Wir danken allen in Kirche, Gesellschaft und Politik, die sich - teilweise seit vielen Jahren - für die Rechte und die Würde der Migranten und Flüchtlinge einsetzen. Manches konnte erreicht werden, um den Zusammenhalt von Einheimischen und Zuwanderern in unserer Gesellschaft zu stärken. In diesen Bemühungen dürfen wir nicht nachlassen. So laden wir Sie alle zur Interkulturellen Woche 2011 ein. In den Gottesdiensten dürfen wir uns vom Herrn den Weg weisen lassen. In Veranstaltungen, Begegnungen und Aktionen vielfältiger Art werden die großen Fragen von Migration und Integration aufgegriffen. Zusammenhalt, der sich auch aus der Kraft des Glaubens speist, gibt unserem Land eine gute Zukunftsperspektive.
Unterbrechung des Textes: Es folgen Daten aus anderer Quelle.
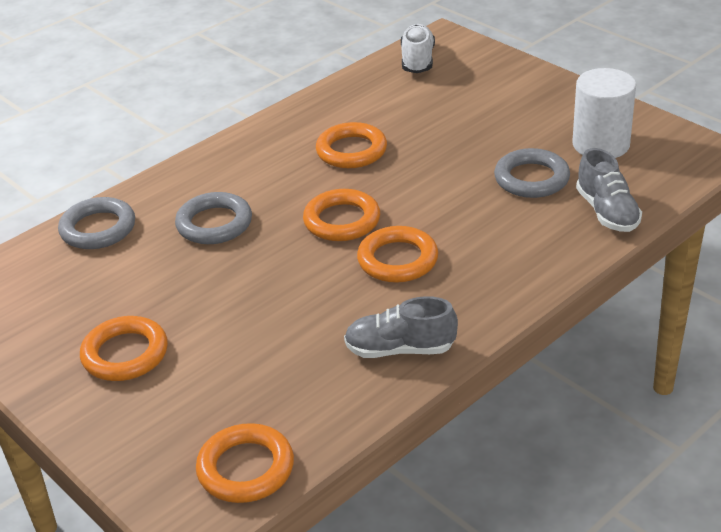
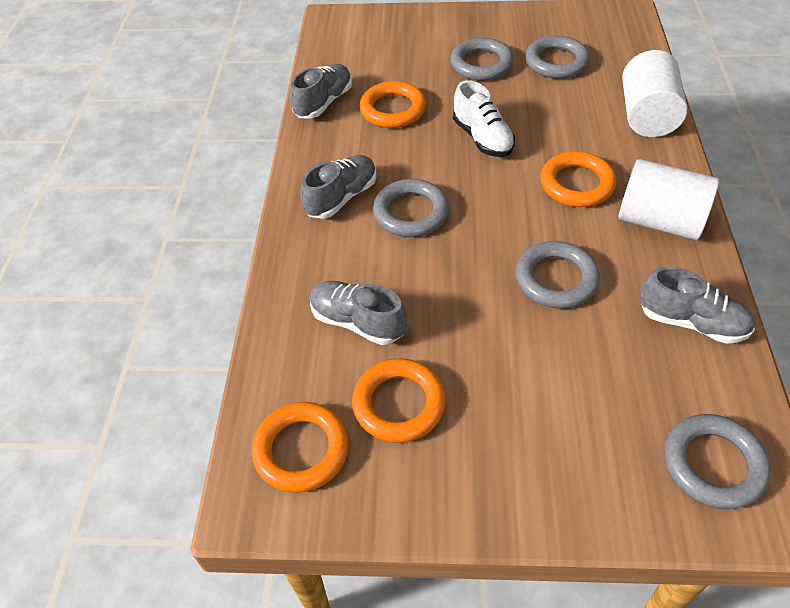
grey ring: [58,197,135,249] [175,192,252,244] [494,148,570,198] = 3 -> [373,179,449,237] [450,38,514,81] [515,241,600,309] [525,36,590,79] [664,414,771,509] = 5
grey shoe: [344,296,458,358] [576,148,642,232] = 2 -> [290,64,352,119] [300,155,377,219] [310,281,407,345] [639,267,755,344] = 4
orange ring: [80,316,168,381] [196,423,294,503] [303,189,380,241] [316,122,387,168] [357,226,438,283] = 5 -> [251,402,349,493] [352,358,446,443] [360,81,426,128] [540,151,616,207] = 4
white cylinder: [572,68,636,158] = 1 -> [618,159,719,240] [622,50,687,137] = 2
Erzbischof Dr. Robert Zollitsch, Vorsitzender der Deutschen Bischofskonferenz
Präses Nikolaus Schneider, Vorsitzender des Rates der Evangelischen Kirche in Deutschland
Metropolit Augoustinos Griechisch-Orthodoxer Metropolit von Deutschland

Unsere herzliche Bitte an Sie: Bitte informieren Sie uns möglichst vor den Veranstaltungen - am besten schon im August - über Ihre Aktivitäten. Auf unserer Homepage www.ekiba.de/referat-5 wollen wir die Veranstaltungen in Baden präsentieren. Es können auch Veranstaltungen sein, die dieses Jahr zu einem anderen Zeitpunkt stattfinden. Bitte schicken Sie uns das Material für die Veröffentlichung per Mail in Dateiform  zu.

Wir werden auch von der Landeskirche wieder einige Materialhefte bestellen. Gegen Kostenerstattung können Sie auch Materialien direkt bei uns abrufen.
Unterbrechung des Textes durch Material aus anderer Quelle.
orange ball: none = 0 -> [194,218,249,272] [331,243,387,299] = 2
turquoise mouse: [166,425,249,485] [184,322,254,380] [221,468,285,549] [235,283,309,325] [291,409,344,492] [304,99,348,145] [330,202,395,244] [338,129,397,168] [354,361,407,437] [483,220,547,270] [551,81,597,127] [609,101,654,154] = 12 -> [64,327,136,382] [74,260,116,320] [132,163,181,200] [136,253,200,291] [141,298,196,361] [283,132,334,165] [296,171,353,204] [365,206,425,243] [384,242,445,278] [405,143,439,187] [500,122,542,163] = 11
Weitere Informationen unter http://www.interkulturellewoche.de/ und zum Tag des Flüchtlings unter http://www.proasyl.de/.

Veranstaltungen in Baden zur Interkulturellen Woche 2011 finden Sie im unseren Veranstaltungskalender

Am Sonntag, den 25.09.2011 wird in den evangelischen Kirchengemeinden in Baden die landeskirchliche Kollekte für die kirchliche Arbeit mit Spätaussiedlern, Ausländern und Flüchtlingen erbeten. Es bietet sich an, Gottesdienste auch thematisch zum Thema Flucht und Migration zu gestalten.